▶ [EXERCISE GOAL]: Among the entries below, count the lines with "give" in them and state the total without comment.

══ MATERIAL SUPPLIED

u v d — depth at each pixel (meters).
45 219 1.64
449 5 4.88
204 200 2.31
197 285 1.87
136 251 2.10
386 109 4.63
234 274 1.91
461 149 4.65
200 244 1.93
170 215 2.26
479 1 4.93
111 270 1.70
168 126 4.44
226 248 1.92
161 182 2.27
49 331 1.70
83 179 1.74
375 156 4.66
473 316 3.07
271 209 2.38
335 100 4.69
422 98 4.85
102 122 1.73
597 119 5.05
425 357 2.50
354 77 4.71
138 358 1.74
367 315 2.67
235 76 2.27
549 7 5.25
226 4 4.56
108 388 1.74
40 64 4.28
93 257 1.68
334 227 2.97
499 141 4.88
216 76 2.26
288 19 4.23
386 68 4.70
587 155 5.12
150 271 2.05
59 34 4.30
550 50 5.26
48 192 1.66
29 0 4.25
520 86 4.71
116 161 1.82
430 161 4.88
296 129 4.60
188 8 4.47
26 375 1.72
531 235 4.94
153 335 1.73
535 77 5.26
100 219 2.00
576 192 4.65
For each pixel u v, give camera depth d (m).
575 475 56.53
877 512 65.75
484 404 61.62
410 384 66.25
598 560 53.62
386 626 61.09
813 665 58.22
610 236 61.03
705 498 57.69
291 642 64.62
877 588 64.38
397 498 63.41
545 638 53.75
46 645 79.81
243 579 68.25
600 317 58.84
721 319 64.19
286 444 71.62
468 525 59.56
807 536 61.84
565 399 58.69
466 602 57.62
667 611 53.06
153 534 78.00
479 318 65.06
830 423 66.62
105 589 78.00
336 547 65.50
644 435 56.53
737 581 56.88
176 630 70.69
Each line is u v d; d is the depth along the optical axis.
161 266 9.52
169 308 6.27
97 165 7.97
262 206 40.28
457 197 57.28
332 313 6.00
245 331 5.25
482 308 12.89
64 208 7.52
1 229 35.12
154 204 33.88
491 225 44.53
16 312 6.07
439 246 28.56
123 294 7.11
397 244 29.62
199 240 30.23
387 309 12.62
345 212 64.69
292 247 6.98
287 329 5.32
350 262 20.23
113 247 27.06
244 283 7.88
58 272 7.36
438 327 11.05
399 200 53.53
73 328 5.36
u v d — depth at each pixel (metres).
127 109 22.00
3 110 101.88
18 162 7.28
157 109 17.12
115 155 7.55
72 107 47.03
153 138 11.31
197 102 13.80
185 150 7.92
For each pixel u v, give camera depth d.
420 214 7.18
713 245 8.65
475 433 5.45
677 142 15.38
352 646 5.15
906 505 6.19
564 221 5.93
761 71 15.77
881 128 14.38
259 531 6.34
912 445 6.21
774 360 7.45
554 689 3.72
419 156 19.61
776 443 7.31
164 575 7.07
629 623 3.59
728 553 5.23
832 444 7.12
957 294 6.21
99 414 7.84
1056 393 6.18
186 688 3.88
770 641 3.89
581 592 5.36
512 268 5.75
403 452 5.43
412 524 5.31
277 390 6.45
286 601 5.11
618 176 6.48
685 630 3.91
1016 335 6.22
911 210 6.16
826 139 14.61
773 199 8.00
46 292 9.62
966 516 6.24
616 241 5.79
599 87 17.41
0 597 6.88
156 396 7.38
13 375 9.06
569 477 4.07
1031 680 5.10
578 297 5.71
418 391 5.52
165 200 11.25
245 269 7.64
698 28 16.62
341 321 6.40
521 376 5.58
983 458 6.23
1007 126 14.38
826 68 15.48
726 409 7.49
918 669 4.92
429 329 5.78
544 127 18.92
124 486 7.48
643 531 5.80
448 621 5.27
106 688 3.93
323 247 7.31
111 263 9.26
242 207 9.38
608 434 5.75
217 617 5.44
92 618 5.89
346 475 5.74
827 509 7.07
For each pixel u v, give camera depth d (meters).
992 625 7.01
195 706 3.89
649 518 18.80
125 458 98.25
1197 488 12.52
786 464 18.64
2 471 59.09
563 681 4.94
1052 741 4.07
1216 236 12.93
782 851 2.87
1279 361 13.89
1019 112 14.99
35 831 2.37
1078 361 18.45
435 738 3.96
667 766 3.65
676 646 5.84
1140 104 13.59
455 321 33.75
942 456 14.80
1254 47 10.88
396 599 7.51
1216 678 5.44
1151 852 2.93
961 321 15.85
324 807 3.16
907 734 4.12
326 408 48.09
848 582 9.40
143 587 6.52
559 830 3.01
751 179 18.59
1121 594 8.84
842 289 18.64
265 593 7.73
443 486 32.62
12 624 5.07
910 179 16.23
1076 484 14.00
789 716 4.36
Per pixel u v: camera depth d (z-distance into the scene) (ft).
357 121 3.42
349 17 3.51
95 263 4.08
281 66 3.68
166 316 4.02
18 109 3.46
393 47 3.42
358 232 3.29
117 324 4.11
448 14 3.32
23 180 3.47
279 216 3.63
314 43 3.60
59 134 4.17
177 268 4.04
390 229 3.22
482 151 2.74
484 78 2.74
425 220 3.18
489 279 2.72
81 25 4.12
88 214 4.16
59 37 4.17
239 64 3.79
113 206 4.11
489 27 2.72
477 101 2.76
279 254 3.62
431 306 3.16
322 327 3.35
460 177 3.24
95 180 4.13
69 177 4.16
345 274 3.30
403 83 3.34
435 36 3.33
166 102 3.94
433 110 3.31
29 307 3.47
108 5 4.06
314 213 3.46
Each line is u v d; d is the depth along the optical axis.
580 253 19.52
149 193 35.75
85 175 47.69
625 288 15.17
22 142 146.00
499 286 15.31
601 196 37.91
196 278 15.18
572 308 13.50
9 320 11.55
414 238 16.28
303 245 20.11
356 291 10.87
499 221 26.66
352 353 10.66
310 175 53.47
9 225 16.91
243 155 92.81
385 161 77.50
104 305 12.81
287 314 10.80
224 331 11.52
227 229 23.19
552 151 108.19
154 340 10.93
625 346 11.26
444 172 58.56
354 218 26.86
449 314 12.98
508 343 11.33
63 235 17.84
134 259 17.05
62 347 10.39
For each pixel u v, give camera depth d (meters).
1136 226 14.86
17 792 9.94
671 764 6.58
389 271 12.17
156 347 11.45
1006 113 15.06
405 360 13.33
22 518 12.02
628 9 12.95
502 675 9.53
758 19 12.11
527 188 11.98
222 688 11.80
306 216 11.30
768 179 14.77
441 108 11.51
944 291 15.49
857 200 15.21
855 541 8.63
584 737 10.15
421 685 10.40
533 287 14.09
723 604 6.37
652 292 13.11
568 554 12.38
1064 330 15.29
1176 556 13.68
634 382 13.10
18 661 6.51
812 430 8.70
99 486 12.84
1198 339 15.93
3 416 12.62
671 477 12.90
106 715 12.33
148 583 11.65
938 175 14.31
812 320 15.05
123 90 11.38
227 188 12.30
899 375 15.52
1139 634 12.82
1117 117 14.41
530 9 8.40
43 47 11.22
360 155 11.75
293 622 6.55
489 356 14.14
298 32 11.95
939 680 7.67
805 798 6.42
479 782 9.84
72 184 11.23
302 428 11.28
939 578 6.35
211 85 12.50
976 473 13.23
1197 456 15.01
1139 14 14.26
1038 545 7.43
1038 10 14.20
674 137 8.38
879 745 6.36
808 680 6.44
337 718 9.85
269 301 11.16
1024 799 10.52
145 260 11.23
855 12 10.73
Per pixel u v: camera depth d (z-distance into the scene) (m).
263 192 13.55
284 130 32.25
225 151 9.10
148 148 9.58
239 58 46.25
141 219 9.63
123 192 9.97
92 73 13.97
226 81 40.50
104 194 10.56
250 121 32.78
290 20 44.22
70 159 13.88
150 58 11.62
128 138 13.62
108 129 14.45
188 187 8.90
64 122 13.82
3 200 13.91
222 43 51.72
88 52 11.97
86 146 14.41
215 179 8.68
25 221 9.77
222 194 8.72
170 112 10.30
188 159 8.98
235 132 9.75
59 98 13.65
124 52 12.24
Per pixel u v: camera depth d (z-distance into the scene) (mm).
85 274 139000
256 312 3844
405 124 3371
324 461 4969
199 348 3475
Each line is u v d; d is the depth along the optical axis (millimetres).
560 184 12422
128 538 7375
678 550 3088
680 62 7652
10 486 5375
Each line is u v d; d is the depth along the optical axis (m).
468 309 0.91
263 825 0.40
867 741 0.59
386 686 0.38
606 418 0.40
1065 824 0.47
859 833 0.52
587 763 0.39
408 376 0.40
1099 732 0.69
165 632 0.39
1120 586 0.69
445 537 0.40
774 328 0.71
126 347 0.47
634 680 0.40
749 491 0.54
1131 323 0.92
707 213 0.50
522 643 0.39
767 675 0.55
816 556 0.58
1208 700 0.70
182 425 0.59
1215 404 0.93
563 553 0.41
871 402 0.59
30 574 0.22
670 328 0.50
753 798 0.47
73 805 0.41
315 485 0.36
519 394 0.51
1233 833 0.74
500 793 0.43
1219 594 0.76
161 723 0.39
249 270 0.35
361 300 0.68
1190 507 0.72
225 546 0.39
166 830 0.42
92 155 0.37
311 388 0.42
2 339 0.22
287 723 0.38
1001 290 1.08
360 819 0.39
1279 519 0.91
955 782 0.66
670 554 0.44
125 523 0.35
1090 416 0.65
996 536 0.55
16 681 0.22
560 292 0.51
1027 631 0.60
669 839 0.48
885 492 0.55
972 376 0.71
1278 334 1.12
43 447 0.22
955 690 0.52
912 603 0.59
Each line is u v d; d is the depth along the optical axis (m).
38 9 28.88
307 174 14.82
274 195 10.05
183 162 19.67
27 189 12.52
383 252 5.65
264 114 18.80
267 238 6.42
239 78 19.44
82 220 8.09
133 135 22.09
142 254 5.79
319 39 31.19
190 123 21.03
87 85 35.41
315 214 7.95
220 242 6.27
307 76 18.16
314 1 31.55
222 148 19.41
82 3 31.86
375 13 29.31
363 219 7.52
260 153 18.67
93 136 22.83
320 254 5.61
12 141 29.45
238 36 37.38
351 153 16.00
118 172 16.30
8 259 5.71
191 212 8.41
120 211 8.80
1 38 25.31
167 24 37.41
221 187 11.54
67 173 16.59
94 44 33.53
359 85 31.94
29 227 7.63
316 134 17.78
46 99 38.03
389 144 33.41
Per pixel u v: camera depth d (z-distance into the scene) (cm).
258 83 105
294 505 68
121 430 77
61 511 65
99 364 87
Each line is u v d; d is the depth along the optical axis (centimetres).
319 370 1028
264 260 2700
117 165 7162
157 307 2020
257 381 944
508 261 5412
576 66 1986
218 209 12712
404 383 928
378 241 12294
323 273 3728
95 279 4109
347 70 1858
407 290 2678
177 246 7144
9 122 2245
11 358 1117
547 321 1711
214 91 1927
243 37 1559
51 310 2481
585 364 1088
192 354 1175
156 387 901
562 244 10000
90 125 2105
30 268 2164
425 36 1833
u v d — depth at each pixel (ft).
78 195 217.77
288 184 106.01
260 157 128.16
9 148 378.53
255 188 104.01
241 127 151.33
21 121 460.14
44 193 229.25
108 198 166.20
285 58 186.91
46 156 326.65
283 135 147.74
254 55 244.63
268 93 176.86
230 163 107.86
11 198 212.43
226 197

════

▶ [RESULT OF THE EXERCISE]: 4